Behavioral and electrophysiological evidence of incidental learning, generalization and retention of speech categories from continuous speech
- Yunan Wu, Department of Psychology, Carnegie Mellon University, Pittsburgh, Pennsylvania, United States
- Lori Holt, Department of Psychology, Carnegie Mellon University, Pittsburgh, Pennsylvania, United States
- Ran Liu, MARi, Washing D.C., District of Columbia, United States
- Sung-Joo Lim, Department of Speech and Hearing Sciences, Biomedical Engineering, Boston University, Boston, Massachusetts, United States
AbstractSpeech learning involves discovering linguistically-relevant categories embedded in continuous speech. But, learning has been investigated mostly across isolated sound tokens.

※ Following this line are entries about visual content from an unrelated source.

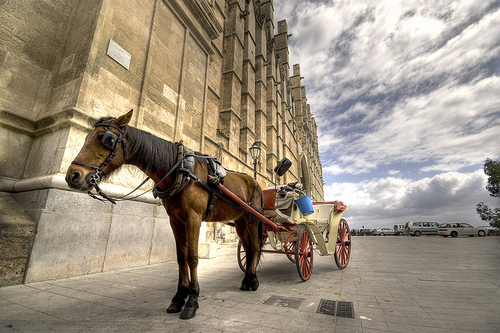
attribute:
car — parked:
[391, 210, 455, 243]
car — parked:
[436, 221, 491, 241]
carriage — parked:
[253, 161, 360, 274]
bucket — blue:
[291, 191, 317, 221]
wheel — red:
[291, 228, 317, 281]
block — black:
[98, 130, 122, 150]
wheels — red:
[291, 233, 327, 283]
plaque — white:
[62, 26, 193, 98]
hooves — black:
[166, 290, 198, 317]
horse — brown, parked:
[64, 108, 263, 318]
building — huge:
[8, 10, 410, 259]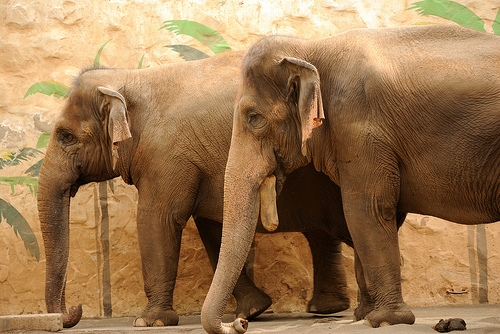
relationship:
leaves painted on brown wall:
[156, 11, 235, 56] [0, 0, 74, 72]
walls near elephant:
[0, 0, 498, 316] [204, 26, 499, 331]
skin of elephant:
[381, 94, 443, 142] [225, 43, 495, 330]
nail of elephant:
[135, 319, 147, 326] [204, 26, 499, 331]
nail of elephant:
[154, 317, 166, 326] [204, 26, 499, 331]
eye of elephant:
[242, 109, 267, 130] [204, 26, 499, 331]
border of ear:
[278, 52, 324, 121] [278, 55, 328, 155]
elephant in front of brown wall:
[36, 51, 408, 327] [0, 0, 74, 72]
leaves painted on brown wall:
[0, 0, 498, 258] [0, 0, 74, 72]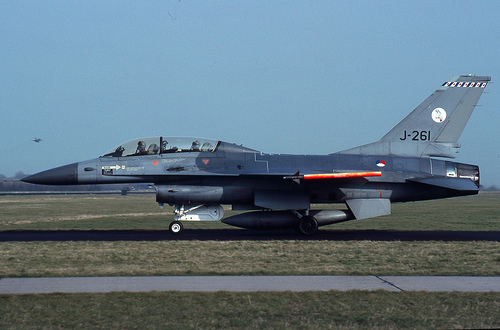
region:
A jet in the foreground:
[3, 55, 498, 240]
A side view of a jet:
[1, 57, 498, 247]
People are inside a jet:
[108, 131, 215, 161]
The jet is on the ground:
[3, 66, 498, 258]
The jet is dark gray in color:
[1, 60, 493, 245]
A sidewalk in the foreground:
[6, 260, 498, 312]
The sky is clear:
[1, 3, 498, 185]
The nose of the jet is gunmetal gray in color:
[16, 155, 87, 198]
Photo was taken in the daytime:
[1, 3, 492, 328]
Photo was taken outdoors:
[1, 5, 498, 328]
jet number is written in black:
[399, 130, 432, 141]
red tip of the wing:
[304, 169, 387, 178]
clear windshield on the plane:
[110, 136, 215, 157]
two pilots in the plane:
[136, 135, 201, 152]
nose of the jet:
[17, 161, 80, 186]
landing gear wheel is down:
[166, 205, 193, 236]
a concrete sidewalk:
[1, 274, 498, 294]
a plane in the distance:
[33, 135, 45, 144]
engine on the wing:
[151, 185, 254, 203]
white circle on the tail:
[431, 107, 448, 122]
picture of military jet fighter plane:
[32, 62, 487, 252]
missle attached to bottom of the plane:
[205, 198, 371, 248]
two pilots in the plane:
[119, 128, 224, 150]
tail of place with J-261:
[393, 61, 490, 163]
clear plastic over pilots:
[101, 126, 222, 169]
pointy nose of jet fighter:
[10, 143, 102, 203]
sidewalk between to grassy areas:
[40, 270, 497, 320]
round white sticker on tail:
[426, 100, 453, 126]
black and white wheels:
[162, 208, 194, 238]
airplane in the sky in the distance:
[22, 114, 60, 161]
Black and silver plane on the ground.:
[119, 148, 180, 149]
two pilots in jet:
[120, 133, 219, 158]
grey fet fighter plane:
[1, 55, 487, 264]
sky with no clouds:
[102, 46, 339, 112]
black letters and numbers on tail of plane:
[390, 123, 440, 150]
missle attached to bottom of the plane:
[225, 203, 358, 232]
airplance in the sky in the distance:
[15, 128, 52, 151]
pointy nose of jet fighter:
[14, 147, 115, 194]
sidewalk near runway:
[26, 254, 478, 300]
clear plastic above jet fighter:
[114, 132, 224, 166]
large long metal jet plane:
[15, 76, 489, 238]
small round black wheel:
[169, 219, 185, 235]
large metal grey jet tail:
[329, 76, 491, 163]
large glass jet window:
[101, 134, 217, 157]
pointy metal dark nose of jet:
[19, 160, 83, 185]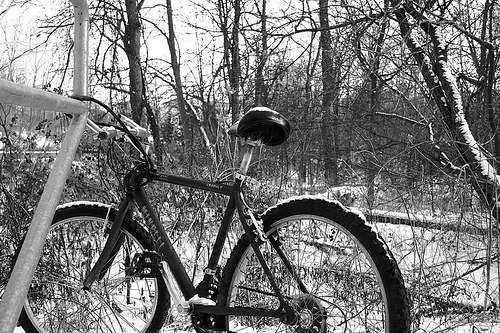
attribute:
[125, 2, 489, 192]
trees — bare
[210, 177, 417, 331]
tire — snow covered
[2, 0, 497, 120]
sky — background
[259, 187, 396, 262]
tire — black 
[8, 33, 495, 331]
photo — black, white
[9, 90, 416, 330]
bike — leaning, black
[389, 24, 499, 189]
branch — snow covered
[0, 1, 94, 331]
pole — silver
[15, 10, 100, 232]
bar — grey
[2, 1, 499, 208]
trees — distant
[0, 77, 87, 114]
pole — metal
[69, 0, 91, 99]
pole — metal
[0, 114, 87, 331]
pole — metal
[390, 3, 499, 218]
branch — snow covered, tree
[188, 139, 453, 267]
trunk — tree, fallen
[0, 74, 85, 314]
pole — metal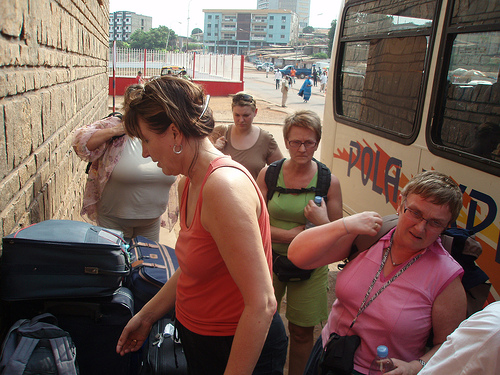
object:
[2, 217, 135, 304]
luggauge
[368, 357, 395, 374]
water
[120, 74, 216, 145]
hair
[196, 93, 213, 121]
clip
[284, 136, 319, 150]
eyeglasses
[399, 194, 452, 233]
sunglasses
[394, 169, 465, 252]
head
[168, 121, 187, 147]
ear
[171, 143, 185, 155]
earring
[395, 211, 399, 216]
earring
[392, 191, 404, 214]
ear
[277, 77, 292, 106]
people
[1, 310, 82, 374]
luggauges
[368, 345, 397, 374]
water bottle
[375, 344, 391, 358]
lid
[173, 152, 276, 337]
tank top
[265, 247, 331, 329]
shorts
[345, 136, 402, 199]
logo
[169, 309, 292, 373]
shorts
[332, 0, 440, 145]
window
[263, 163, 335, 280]
tank top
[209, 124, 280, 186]
shirt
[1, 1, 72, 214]
wall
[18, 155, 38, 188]
brick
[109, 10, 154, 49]
building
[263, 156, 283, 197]
straps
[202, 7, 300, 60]
building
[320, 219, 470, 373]
shirt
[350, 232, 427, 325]
lanyard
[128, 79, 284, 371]
passengers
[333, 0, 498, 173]
bus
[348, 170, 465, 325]
passengers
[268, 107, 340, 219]
passengers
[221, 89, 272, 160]
passengers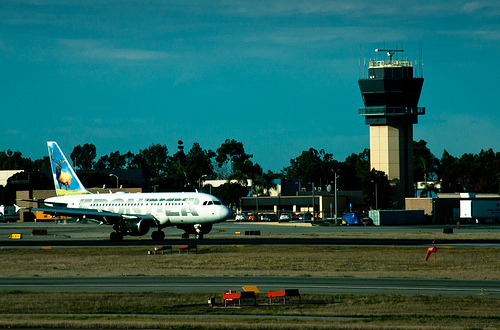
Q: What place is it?
A: It is an airport.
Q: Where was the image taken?
A: It was taken at the airport.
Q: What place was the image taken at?
A: It was taken at the airport.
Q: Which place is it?
A: It is an airport.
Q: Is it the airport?
A: Yes, it is the airport.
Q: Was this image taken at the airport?
A: Yes, it was taken in the airport.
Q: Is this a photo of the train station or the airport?
A: It is showing the airport.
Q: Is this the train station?
A: No, it is the airport.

Here, we investigated incidental learning across continuous multi-talker Mandarin speech in the context of a videogame in which participants’ behavior was directed at navigating a virtual environment, not speech learning. Unbeknownst to the native-English participants, acoustically-variable Mandarin keywords were embedded in the continuous sentences, and were associated with game actions and events. Participants were not informed about the keywords, made no categorization decisions, and received no overt feedback. Post-training results indicated robust keyword learning that persisted at least 10 days. Further, the electrophysiological N100 component evoked by keywords during passive listening to continuous Mandarin was greater post-training than pre-training. This neural enhancement was not observed for equally-frequent control keywords unassociated with game behaviors. Participants learned functionally-relevant non-native speech categories incidentally from continuous speech input across considerable acoustic variability.